Мы снова оказались в грузовике вместе с парочкой жителей Лимы, не упускавших ни минуты, чтобы продемонстрировать свое превосходство над безмолвными индейца­ми, которые сносили их колкости без всяких признаков озабоченности. Поначалу мы смот­рели в другую сторону и не обращали на них никакого внимания, но через несколько ча­сов скучная однообразная дорога по нескон­чаемой степи вынудила нас перекинуться парой слов с этими единственными белыми, которые, конечно же, поспешили поддержать с нами разговор, так как недоверчивые ин­дейцы едва удостаивали вопросы иностран­цев односложными ответами. На самом деле жители Лимы оказались вполне нормальны­ми ребятами, подкалывавшими индейцев только ради того, чтобы четче установить границу, отделявшую их от аборигенов. Ме­лодии танго ливнем обрушились на головы ничего не подозревавших путешественни­ков, пока мы энергично жевали листья коки, которыми нас заботливо снабдили наттти но­вые друзья. С последними лучами солнца мы приехали в городок под названием Айавири, где разместились в гостинице, оплаченной уполномоченным жандармерии.

— Как так? Неужели аргентинские докто­ра будут спать на улице только потому, что у них нет денег? Не может такого быть, — был ответ на наши робкие протесты против этого неожиданно широкого жеста.

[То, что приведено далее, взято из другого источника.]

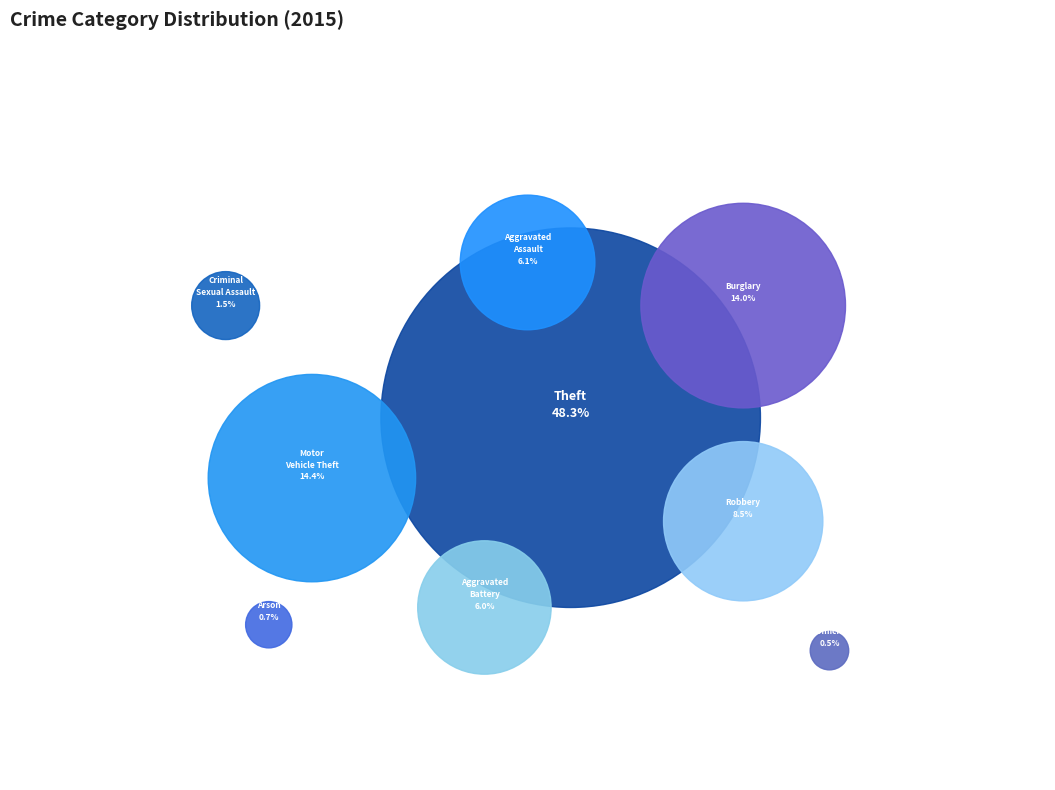

What is the largest slice in the pie chart?

Theft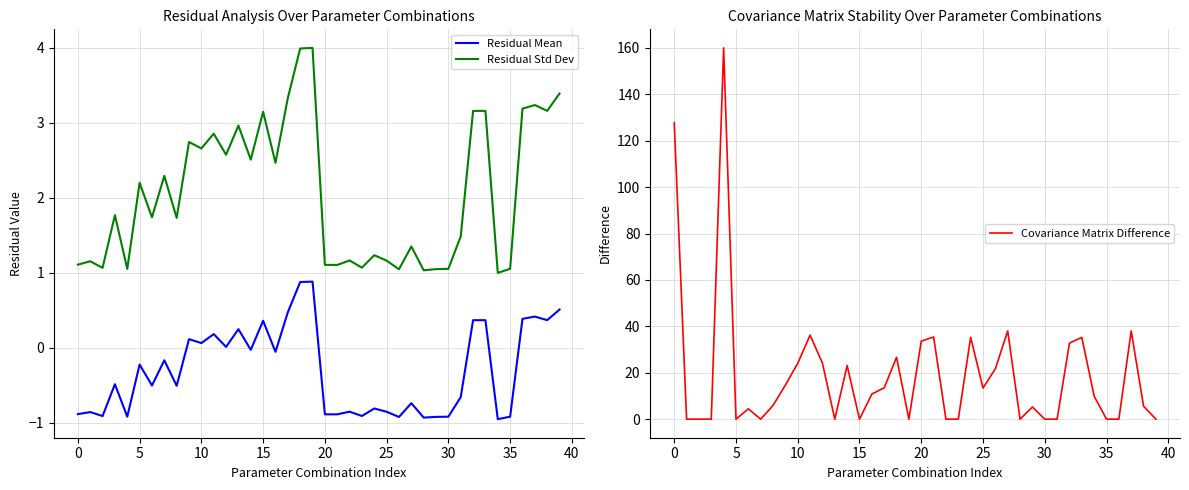

Between 10 and 15, which series saw the biggest shift?

Residual Std Dev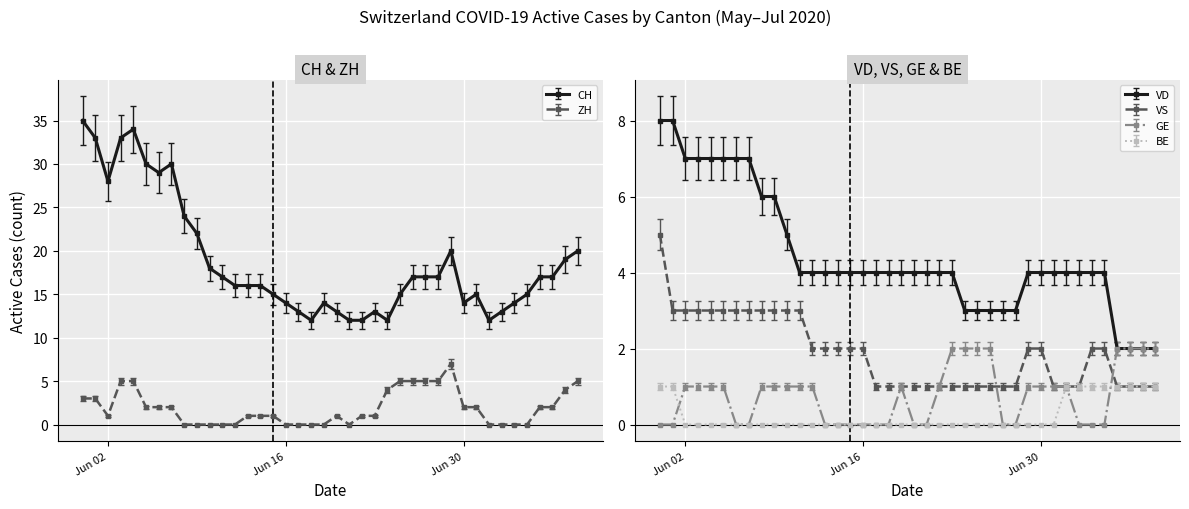

Which has a higher value, 2020-06-20 or 2020-07-04?

2020-07-04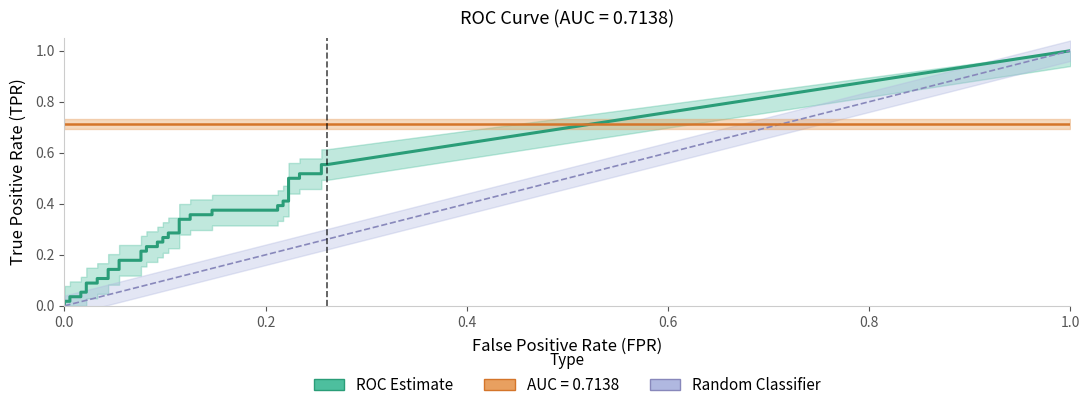

How many data points in fpr are above 0?

39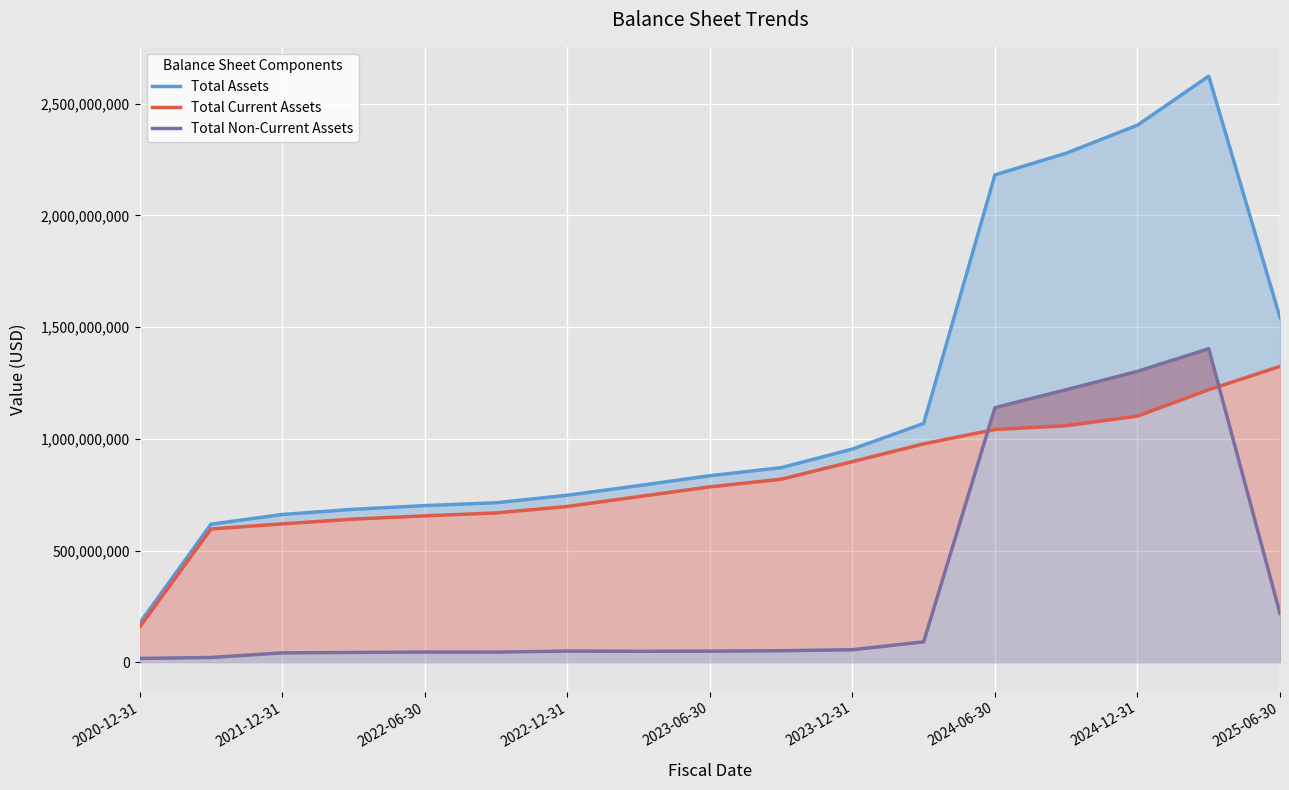

What is the total value across all series at 2025-06-30?

3085118000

Но, несмотря на мягкую, теплую постель, мы всю ночь не могли сомкнуть глаз: кока мстила за наше легкомыслие постоянной тошнотой, коликами и головной болью.

На следующее утро, встав пораньше, мы продолжили путь по той же дороге до Сикуани, куда прибыли под вечер, успев промерз­нуть до костей, вымокнуть до нитки и вдо­воль наголодаться. Как обычно, мы заноче­вали в казармах жандармерии, как всегда, хорошо принятые. 1км, в Сикуани, протека­ет жалкий ручеек Вильканота, чьему руслу какое-то время спустя нам пришлось следо­вать; к тому времени его воды успели раз­литься настоящим океаном жидкой глины.

Еще один, словно под копирку снятый с предыдущих, день пути, и вот, наконец, КУСКО!

В Сикуани мы зашли на рынок, любуясь пестрой цветовой гаммой разложенных по прилавкам овощей и фруктов, прислуши­ваясь к словно составлявшим с ними еди­ное целое монотонным выкрикам продав­цов и гудящей на одной ноте толпе, когда заметили на углу скопление народа и по­дошли.

Окруженная молчаливой толпой, впереди шествовала процессия, возглавляемая дю­жиной монахов в ярких одеяниях, за кото­рыми следовали видные горожане в черном и с подобающим выражением на лицах не­сли гроб, служивший границей между офи­циальной серьезностью и полным разбро­дом лавинообразно текущей за ними толпы. Кортеж остановился под балконом, на кото­ром появился один из людей в черных кос­тюмах с бумажками в руке: «Прощаясь с ве­ликим человеком, каким был имярек, наш долг...» — ит. д.

После бесконечно занудного надгробного слова кортеж продолжил свой путь; ровно через квартал на другом балконе возник еще один тип: «Имярек умер, но память о его славных деяниях, его незапятнанном чест­ном имени...» — и т. д. Так бедный имярек продожал свой путь к пресловутому послед­нему пристанищу, сопровождаемый ненави­стью себе подобных, которая выплескива­лась на него в ораторски безупречной фор­ме на каждом повороте дороги.